He continued, "You are going to begin seeing state escorts, FHP, on fuel. Be aware that it is going to start happening."

Director Moskowitz continued and when he completed his information County Emergency Management Director Morgan turned the meeting over to the County Commission and Chairman Ronald Williams.

Commissioner Williams commended the County's first responders.

Director Morgan read a County Emergency Declaration into the record. It was approved by the County Commission.

Columbia County Public Works and City Agencies are Ready

Kevin Kirby
Kevin Kirby goes over Columbia County's on the ground storm preparations. LCPD Chief Gilmore in foreground. Clerk of the Courts P. DeWitt Cason in background.

County Manager Ben Scott introduced Assistant County Manger and Public Works Director Kevin Kirby.

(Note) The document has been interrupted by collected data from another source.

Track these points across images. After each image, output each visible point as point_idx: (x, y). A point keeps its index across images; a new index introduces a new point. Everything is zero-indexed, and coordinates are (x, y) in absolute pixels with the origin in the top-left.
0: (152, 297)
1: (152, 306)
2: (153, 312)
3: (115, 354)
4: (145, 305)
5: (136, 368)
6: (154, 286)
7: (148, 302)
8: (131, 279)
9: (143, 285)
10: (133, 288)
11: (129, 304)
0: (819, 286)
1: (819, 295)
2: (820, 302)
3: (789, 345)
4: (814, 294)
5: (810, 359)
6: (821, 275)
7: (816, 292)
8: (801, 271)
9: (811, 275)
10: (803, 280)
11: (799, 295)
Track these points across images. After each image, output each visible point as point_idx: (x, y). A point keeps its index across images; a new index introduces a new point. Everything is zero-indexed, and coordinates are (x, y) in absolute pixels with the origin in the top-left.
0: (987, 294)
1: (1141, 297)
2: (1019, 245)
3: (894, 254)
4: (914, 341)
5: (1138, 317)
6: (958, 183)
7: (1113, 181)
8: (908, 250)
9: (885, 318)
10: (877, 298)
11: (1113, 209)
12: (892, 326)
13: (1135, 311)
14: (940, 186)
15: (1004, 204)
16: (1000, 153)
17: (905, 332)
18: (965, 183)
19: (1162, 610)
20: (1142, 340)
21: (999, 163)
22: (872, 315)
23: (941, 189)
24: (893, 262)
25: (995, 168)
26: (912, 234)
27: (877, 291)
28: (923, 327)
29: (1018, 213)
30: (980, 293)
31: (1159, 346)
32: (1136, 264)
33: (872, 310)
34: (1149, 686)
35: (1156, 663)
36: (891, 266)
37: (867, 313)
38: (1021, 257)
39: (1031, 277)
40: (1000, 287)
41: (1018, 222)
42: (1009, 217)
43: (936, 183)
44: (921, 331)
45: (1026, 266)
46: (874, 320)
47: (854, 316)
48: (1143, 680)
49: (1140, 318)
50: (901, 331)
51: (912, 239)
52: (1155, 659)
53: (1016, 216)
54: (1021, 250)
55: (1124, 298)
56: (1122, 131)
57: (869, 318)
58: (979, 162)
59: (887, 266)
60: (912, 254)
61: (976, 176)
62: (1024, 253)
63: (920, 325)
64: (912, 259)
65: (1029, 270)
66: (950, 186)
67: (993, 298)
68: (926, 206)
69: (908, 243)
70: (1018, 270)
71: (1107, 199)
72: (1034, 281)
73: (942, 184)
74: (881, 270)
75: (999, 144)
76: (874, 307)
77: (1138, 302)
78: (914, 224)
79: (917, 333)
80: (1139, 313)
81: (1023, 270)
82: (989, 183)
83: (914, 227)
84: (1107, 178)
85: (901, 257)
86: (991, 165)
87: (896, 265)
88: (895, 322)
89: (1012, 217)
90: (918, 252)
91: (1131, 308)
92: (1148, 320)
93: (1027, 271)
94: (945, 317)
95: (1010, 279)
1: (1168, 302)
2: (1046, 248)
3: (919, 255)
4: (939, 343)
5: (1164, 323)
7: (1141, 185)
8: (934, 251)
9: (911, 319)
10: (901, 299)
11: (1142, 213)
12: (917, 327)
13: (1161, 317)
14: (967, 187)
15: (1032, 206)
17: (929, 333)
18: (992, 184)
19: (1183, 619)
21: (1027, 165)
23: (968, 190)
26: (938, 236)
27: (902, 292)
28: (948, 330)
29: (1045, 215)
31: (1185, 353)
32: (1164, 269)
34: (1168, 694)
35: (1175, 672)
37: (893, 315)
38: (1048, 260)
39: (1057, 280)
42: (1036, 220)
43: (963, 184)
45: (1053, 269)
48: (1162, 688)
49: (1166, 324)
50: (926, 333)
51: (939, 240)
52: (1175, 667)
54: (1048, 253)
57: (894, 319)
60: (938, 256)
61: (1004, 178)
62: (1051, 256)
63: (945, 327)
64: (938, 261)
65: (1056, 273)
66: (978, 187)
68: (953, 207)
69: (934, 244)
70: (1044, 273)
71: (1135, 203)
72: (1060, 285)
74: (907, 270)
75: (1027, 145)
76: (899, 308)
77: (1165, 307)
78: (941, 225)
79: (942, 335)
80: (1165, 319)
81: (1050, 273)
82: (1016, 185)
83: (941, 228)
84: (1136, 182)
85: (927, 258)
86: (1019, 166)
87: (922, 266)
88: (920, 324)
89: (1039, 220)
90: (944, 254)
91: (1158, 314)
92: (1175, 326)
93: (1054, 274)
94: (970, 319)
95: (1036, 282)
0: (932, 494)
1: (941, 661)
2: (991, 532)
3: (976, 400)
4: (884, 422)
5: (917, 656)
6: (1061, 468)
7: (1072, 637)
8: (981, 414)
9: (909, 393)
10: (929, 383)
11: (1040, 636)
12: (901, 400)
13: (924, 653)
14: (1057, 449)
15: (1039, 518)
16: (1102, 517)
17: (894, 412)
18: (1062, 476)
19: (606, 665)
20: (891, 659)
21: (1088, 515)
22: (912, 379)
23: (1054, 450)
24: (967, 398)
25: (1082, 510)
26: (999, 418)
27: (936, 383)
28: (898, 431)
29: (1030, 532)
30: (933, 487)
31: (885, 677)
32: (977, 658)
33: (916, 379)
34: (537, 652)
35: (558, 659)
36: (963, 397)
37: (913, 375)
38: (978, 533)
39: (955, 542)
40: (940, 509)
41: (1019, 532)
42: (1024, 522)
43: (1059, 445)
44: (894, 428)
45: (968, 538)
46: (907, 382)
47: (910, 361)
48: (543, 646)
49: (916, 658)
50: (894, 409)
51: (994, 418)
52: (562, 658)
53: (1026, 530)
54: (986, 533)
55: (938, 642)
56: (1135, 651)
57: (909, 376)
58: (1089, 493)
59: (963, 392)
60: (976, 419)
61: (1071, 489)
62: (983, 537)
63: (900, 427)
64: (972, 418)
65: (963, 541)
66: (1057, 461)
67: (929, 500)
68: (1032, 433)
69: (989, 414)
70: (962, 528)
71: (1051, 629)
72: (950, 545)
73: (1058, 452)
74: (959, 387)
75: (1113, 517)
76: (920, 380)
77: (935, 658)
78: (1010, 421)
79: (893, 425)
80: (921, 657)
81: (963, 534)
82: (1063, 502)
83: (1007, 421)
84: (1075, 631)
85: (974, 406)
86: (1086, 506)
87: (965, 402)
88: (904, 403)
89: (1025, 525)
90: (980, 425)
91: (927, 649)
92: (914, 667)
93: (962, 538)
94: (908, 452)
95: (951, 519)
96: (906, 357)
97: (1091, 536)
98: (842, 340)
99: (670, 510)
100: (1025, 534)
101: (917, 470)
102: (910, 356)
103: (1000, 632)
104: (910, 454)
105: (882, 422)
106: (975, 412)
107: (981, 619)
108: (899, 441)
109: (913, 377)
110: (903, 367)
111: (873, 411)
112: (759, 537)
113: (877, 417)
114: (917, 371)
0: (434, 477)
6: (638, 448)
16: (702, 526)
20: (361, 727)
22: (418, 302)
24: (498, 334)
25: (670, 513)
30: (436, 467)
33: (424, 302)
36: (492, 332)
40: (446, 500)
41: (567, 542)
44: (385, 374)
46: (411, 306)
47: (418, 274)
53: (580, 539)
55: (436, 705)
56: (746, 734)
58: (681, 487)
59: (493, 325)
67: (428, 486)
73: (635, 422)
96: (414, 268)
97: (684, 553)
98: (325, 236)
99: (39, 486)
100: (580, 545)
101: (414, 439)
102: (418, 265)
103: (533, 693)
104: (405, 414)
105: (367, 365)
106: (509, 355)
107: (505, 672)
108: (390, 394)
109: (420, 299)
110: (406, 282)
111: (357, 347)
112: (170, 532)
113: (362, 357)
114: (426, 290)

Mr. Kirby explained that all personnel would be taking care of their personal business over the weekend. Leave had been cancelled beginning Tuesday morning. "All departments are to replenish supplies. Sand bags will be available Saturday, Sunday, Monday, and Tuesday from 8-5 at Columbia County Public Works and South Columbia Sports Complex in Fort White. The elderly and disabled will be assisted."

Mr. Kirby said no work is to be done on private property.

City Manager Joe Helfenberger said the City will be declaring a state of emergency at 4 pm. It did.

Mr. Helfenberger said if the winds go over 40 mph City Hall may be evacuated.

Sheriff Hunter said the Sheriff's Office is "ready now" and helping with staging.

LCPD Chief Gilmore said the Lake City Police Department "is ready to stand-up whenever the call is made."

Florida Highway Patrol: It does more that meets the eye.

FHP Captain Mike Burroughs
Veteran FHP Captain Mike Burroughs gets everyone up to speed on FHP's progress and responsibilities.

Captain Mike Burroughs of Florida Highway Patrol said, "We're in stand-by mode."

He explained that the Governor wants ESU (emergency shoulder use) implemented: both shoulders will be opened on I-75. "We are waiting for the Governor to pull the trigger on some other things."

Captain Burroughs said the bottleneck occurs at the state line. "Georgia wants nothing to do with ESU," he advised.

So far ESU has not been activated.

He continued, "We partner together with the Chief and the Sheriff. We get things done. Road Rangers will be out." Read more about Road Rangers here.

He said that FHP is prepared for flood situations.

Captain Burroughs concluded by explaining that FHP "has their eye on things and are waiting to hear from South Florida about their evacuations."

Florida Fish and Game said they are waiting to see what happens.

At the end of the meeting, the School District announced "the District is closed on Tuesday."

Epilogue: Latest Update (see rain event map above)

Early Saturday morning, the National Hurricane Center predicted Dorian would make a sharp northward turn with the eye of the storm not making landfall in Florida, but is headed for landfall near the South Carolina-Georgia borders.

Before this article posted, Columbia County's Emergency Management Director Shane Morgan told the Observer that things are looking up since the meeting yesterday morning, "While it can't be ruled out, with the turn of the storm, we are keeping our eye on the rain impact and are being mindful of the 'cone-of-error'."

Director Morgan sounded a lot more relaxed than he did yesterday morning, as it looks like Dorian will be a rain event in North and much of Florida.